All Lua dependencies should be installed on your first build.
Note: if you make changes, you will need to recompile with
luarocks make
Agents
torch-twrl implements several agents, they are located in src/agents. Agents are defined by a model, policy, and learning update.
- Random
- model: noModel
- policy: random
- learningUpdate: noLearning
- TD(Lambda)
- model: qFunction
- policy: egreedy
- learningUpdate: tdLambda - implements temporal difference (Q-learning or SARSA) learning with eligibility traces (replacing or accumulating)
- Policy Gradient Williams, 1992:
- model: mlp - multilayer perceptron, final layeer: tanh for continuous, softmax for discrete
- policy: stochasticModelPolicy, normal for continuous actions, categorical for discrete
- learningUpdate: reinforce
Important note about agent/environment compatibility:
The OpenAI Gym has many environments and is continuously growing. Some agents may be compatible with only a subset of environments. That is, an agent built for continuous action space environments may not work if the environment expects discrete action spaces.
Here is a useful table of the environments, with details on the different variables that may help to configure agents appropriately.
Testing details:
Continuous integration is accomplished by building with Travis.
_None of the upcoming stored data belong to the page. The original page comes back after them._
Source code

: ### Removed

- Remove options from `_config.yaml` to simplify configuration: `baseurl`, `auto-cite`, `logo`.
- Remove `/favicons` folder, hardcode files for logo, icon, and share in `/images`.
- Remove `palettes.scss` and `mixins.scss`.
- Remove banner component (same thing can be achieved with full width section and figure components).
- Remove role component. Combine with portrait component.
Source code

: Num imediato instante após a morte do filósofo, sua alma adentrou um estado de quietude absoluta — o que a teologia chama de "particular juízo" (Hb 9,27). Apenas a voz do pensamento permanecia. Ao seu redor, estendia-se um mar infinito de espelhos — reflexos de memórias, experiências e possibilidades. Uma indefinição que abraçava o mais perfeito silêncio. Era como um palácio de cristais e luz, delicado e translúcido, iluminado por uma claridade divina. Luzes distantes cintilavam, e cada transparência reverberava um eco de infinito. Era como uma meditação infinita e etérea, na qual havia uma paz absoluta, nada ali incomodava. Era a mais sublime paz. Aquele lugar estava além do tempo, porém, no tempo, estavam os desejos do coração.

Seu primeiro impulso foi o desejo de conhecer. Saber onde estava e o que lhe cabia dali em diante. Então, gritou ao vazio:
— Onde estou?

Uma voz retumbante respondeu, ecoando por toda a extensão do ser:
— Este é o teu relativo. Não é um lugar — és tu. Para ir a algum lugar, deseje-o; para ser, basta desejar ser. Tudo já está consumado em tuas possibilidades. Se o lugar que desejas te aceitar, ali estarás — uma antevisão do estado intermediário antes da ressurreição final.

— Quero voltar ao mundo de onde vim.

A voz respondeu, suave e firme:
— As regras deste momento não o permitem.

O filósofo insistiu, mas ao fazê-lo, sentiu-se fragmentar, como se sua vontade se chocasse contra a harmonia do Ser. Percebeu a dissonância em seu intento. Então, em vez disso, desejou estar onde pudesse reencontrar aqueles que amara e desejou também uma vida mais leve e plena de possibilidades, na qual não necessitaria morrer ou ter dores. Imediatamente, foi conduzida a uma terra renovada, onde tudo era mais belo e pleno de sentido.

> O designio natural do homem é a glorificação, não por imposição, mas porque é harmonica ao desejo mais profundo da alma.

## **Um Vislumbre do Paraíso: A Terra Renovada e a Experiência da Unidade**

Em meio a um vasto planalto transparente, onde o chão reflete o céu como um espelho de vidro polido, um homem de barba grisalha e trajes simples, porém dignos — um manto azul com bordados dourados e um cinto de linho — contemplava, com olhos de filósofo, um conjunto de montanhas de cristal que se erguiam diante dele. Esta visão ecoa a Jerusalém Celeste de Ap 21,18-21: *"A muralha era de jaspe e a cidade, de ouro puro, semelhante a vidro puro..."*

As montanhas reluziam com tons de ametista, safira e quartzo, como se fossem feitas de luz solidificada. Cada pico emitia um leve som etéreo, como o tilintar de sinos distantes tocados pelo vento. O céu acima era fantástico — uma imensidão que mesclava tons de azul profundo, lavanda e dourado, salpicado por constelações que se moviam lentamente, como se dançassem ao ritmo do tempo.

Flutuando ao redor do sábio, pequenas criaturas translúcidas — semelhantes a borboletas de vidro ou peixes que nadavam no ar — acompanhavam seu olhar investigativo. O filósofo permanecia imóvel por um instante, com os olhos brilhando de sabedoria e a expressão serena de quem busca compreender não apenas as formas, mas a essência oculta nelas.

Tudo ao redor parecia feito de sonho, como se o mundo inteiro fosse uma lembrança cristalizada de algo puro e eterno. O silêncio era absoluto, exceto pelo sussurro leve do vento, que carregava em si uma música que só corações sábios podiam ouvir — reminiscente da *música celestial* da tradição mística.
Testing is done with LUAJIT21, LUA51 and LUA52 with compilers gcc and clang.
Tests are defined in the /tests directory with separate basic unit tests set and a Gym integration test set.
Known Issues:
- LUA52 and libhash not working, so tilecoding examples fail in LUA52.
Future Work
- Automatic policy differentiation with Autograd
- Parallel batch sampling
- Additional baselines for advantage function computation
- Cross Entropy Method (CEM)
- Deep Q Learning (DQN)
- Double DQN
- Asynchronous Advantage Actor-Critic (A3C)
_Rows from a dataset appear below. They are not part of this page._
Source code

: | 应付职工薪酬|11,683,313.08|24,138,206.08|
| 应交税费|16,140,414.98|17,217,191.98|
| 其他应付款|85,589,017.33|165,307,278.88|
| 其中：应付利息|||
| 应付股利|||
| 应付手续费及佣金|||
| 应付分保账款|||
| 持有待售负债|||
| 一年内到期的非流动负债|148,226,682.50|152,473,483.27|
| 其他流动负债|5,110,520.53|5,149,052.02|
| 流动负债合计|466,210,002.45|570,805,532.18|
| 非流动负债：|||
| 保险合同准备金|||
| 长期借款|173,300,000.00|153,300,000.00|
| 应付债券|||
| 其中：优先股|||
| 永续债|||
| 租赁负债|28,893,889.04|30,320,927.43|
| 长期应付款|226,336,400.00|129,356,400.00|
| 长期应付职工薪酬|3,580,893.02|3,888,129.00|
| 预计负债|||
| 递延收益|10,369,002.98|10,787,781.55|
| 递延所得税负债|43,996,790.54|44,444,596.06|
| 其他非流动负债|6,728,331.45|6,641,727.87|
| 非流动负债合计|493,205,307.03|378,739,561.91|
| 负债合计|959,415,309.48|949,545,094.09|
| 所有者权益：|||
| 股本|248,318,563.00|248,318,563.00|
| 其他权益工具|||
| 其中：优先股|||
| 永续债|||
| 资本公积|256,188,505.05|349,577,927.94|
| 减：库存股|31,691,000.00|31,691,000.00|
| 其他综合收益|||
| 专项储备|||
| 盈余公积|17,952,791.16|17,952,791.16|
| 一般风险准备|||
- Deep Deterministic Policy Gradient (DDPG)
- Trust Region Policy Optimization (TRPO)
- Expected-SARSA
- True Online-TD
References
- Boyan, J., & Moore, A. W. (1995). Generalization in reinforcement learning: Safely approximating the value function. Advances in neural information processing systems, 369-376.
- Sutton, R. S. (1988). Learning to predict by the methods of temporal differences. Machine learning, 3(1), 9-44.
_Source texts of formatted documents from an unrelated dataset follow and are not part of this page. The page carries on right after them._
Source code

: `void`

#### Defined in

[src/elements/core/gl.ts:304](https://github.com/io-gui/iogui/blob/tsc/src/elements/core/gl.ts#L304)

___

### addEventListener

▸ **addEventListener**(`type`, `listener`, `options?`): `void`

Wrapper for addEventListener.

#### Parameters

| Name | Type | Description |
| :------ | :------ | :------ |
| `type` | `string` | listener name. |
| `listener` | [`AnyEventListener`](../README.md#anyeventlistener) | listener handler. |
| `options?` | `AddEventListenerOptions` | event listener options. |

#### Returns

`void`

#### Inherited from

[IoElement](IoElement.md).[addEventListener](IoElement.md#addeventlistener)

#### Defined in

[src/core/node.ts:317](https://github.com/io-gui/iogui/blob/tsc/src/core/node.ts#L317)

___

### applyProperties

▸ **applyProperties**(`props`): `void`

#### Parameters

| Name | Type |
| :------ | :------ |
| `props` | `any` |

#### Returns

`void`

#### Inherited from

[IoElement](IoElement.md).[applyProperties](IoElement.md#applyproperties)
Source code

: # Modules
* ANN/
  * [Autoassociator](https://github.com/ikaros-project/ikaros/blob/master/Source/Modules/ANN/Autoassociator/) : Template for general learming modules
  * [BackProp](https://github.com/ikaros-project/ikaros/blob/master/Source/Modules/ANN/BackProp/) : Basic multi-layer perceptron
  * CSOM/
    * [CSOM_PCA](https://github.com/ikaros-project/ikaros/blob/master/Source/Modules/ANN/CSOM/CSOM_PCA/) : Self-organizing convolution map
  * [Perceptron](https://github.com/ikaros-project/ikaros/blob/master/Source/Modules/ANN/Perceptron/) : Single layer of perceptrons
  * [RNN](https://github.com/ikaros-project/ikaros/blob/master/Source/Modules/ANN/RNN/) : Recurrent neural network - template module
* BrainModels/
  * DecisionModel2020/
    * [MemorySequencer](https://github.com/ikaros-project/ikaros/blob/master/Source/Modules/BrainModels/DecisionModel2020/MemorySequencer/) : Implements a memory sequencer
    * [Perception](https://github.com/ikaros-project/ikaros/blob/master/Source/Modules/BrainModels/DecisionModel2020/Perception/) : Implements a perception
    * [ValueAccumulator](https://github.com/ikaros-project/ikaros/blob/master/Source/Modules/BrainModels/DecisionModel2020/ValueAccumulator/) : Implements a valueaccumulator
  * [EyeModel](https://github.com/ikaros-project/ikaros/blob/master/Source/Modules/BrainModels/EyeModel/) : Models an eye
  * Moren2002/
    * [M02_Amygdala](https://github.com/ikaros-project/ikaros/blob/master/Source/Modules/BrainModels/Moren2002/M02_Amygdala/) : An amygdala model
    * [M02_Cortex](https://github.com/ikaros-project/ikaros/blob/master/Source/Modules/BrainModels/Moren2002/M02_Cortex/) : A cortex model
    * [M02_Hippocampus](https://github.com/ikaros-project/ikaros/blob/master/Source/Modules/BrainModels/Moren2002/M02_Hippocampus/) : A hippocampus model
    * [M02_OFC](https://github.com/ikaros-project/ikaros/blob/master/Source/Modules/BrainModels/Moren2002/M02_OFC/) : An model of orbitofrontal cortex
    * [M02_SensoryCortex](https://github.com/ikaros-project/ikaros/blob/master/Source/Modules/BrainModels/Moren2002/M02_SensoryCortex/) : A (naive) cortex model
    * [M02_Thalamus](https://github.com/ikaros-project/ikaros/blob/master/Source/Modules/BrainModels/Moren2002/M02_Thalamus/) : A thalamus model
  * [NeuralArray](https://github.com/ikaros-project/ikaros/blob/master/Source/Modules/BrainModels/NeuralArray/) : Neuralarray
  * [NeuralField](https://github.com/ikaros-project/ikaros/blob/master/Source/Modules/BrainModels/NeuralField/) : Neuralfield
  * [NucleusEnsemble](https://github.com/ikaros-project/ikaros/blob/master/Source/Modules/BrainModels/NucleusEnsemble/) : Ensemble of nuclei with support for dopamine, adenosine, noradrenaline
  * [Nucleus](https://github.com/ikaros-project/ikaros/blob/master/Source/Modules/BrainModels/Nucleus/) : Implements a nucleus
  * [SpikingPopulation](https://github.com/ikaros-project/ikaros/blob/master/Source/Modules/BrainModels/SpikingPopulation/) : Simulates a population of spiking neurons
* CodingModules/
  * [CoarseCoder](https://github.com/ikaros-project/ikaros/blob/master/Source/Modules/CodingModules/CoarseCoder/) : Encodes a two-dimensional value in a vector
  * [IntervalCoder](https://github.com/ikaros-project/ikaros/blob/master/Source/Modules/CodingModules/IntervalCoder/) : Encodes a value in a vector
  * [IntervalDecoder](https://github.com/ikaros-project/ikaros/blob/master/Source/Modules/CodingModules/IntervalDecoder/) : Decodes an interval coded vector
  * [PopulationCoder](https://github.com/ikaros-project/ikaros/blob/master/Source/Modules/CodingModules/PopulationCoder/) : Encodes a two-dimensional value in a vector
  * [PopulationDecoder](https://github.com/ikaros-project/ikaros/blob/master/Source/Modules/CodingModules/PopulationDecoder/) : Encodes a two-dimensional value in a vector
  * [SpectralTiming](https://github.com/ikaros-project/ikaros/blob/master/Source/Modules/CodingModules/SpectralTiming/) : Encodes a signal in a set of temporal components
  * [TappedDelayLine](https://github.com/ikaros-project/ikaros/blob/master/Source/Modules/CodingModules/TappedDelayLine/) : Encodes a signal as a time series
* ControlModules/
- Singh, S. P., & Sutton, R. S. (1996). Reinforcement learning with replacing eligibility traces. Machine learning, 22(1-3), 123-158.
- Barto, A. G., Sutton, R. S., & Anderson, C. W. (1983). Neuronlike adaptive elements that can solve difficult learning control problems. Systems, Man and Cybernetics, IEEE Transactions on, (5), 834-846.
- Sutton, Richard S., and Andrew G. Barto. Reinforcement learning: An introduction. Vol. 1. No. 1. Cambridge: MIT press, 1998.
- Williams, Ronald J. "Simple statistical gradient-following algorithms for connectionist reinforcement learning." Machine learning 8.3-4 (1992): 229-256.